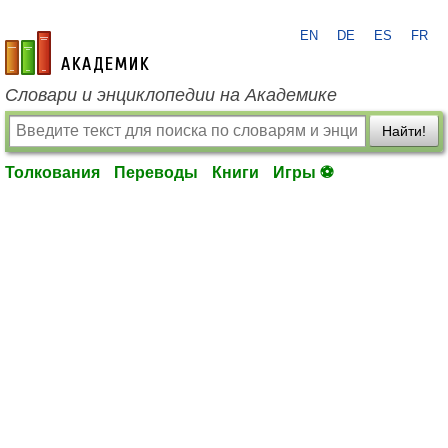
EN
DE
ES
FR
academic.ru
Словари и энциклопедии на Академике
Найти!
Толкования
Переводы
Книги
Игры ⚽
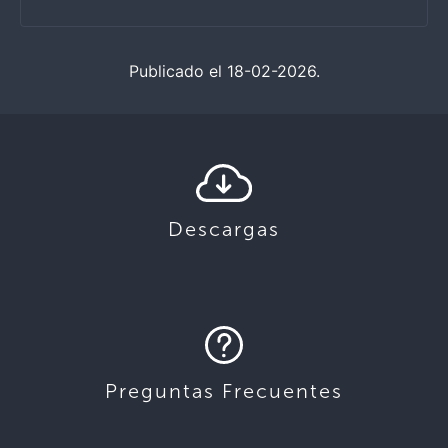
Publicado el 18-02-2026.
Descargas
Preguntas Frecuentes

**TASK**
Update the text read from the material above by replacing "Preguntas Frecuentes" with "Ayuda" and changing nothing else. Leave the pictures out of your answer.

**TASK ANSWER**
EN
DE
ES
FR
academic.ru
Словари и энциклопедии на Академике
Найти!
Толкования
Переводы
Книги
Игры ⚽
Publicado el 18-02-2026.
Descargas
Ayuda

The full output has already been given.